On this recording, Sirocco is joined by a very special guest, Chinese bamboo flute virtuoso Chai Chang Ning, who hails from the prestigious Peking Conservatory. Having Ning involved in this album gives Walkabout The World a decided overall Oriental feel. Ning now lives in Australia and his unique sound can be heard in many films and recordings, including the soundtrack for the Oscar-winning film, The Last Emperor.

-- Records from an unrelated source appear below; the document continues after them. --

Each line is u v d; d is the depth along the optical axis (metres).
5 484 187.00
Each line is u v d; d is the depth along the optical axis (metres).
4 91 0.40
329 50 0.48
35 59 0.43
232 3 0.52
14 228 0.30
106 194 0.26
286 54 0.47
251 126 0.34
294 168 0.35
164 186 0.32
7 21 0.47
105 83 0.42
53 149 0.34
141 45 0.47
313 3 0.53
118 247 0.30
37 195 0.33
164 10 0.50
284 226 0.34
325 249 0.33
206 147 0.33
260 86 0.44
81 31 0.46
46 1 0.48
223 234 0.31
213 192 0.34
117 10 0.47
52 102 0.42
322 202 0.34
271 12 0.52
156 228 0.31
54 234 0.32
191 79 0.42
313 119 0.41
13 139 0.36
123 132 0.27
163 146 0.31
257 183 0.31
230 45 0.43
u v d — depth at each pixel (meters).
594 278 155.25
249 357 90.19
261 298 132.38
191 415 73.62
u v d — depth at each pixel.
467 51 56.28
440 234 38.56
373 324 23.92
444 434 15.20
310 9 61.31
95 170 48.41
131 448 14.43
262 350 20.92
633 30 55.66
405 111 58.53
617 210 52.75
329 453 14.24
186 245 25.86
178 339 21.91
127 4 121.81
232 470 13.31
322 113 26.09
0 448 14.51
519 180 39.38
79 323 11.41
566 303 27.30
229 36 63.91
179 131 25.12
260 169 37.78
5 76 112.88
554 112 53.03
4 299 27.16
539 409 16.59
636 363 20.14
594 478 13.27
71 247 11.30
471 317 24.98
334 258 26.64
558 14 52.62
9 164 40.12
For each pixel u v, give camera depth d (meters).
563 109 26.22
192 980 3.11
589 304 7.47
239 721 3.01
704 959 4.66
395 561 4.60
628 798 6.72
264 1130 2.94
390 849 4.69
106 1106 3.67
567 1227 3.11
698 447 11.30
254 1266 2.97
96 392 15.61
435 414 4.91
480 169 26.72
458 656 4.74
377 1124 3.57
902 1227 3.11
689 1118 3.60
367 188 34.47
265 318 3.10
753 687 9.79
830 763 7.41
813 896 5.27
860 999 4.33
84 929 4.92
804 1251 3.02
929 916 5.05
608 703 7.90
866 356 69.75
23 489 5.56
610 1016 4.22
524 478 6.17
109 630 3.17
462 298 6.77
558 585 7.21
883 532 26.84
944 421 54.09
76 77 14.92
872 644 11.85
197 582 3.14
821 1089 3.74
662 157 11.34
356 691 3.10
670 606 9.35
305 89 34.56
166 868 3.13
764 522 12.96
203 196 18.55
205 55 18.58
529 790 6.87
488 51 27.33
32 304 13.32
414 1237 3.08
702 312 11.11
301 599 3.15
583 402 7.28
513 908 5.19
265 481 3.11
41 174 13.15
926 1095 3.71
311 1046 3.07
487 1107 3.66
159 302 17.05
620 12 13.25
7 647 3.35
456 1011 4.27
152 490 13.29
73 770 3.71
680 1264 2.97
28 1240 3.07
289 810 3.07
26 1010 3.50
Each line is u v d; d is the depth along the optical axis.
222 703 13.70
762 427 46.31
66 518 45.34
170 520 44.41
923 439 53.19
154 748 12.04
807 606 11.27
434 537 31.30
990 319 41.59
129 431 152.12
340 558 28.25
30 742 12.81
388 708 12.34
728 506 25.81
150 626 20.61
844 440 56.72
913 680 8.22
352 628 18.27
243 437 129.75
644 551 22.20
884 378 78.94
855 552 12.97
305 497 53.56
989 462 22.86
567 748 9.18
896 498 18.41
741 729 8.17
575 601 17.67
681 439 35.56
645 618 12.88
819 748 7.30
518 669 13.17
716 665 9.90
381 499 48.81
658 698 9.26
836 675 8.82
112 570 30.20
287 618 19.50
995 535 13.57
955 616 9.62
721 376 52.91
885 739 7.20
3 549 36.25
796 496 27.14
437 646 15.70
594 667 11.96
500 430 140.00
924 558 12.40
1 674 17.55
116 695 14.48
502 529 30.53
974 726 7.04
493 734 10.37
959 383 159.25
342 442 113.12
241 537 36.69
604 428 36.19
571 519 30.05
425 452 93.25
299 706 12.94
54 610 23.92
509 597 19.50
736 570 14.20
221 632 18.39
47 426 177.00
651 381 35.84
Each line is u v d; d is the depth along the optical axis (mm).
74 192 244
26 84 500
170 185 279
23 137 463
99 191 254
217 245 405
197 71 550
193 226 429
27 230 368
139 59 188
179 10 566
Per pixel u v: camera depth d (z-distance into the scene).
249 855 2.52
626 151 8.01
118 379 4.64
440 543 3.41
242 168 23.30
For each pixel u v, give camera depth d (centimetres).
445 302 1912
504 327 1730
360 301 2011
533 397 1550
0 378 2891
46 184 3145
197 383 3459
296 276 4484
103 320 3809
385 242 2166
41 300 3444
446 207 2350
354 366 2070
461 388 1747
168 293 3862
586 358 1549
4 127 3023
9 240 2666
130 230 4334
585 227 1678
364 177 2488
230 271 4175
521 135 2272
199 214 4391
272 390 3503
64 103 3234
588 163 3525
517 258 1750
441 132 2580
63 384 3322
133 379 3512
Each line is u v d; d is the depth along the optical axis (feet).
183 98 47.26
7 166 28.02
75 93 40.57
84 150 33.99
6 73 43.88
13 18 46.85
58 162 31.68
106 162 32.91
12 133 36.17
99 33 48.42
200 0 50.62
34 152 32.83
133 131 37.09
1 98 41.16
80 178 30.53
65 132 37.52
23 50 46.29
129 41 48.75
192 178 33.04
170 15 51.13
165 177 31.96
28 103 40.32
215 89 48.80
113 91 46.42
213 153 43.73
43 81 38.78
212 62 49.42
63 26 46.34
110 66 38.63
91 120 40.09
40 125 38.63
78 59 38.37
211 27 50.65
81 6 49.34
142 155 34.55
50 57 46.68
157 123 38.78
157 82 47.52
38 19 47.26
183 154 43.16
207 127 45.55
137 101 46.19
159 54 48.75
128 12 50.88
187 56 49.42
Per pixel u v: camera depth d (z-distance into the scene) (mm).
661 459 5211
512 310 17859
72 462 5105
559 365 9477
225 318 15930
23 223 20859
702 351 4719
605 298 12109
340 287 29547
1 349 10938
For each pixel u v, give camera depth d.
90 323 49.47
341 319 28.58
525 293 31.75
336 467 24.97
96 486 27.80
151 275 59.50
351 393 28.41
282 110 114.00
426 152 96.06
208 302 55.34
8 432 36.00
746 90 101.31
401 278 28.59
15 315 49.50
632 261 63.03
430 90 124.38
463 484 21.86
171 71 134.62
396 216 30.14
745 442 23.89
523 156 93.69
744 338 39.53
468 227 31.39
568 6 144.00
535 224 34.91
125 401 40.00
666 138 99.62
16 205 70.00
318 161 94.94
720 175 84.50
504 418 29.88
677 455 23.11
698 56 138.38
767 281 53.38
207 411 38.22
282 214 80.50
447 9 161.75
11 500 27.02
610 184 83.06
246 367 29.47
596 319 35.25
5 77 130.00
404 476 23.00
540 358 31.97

Walkabout The World appropriately opens with a medieval-like procession that starts with flutes and drums, rises to a climax, and ends with bagpipes and electric guitars. The second track, Pacific, was written to mark Sirocco's many tours throughout the countries of the Pacific Rim; it features a mix of the Celtic pentatonic scale and the Australian aboriginal didgeridu. Marche Celtique is a sentimental waltz written by de Teliga to commemorate the many Celts who "immigrated" to Australia, either as convicts or settlers. Hey Rain is the one vocal track on this album and is a humorous look at life in Queensland during the 'wet' season. This track closes with a lively Celtic instrumental medley to get the toes a-tappin'.
Desert Shadows was written as a tribute to northern Australia's original peoples, the Aborigines, who continue to live, in the outback, as much as they have for thousands of years. The principal instrument featured prominently in the opening and closing parts of this track is once again the didgeridu. Track 6 consists of a haunting flute solo masterfully handled by Ning on the Chinese bamboo flute, while on Track 7, Ning is joined by drummer Guy Madigan for a unique flute and drum solo.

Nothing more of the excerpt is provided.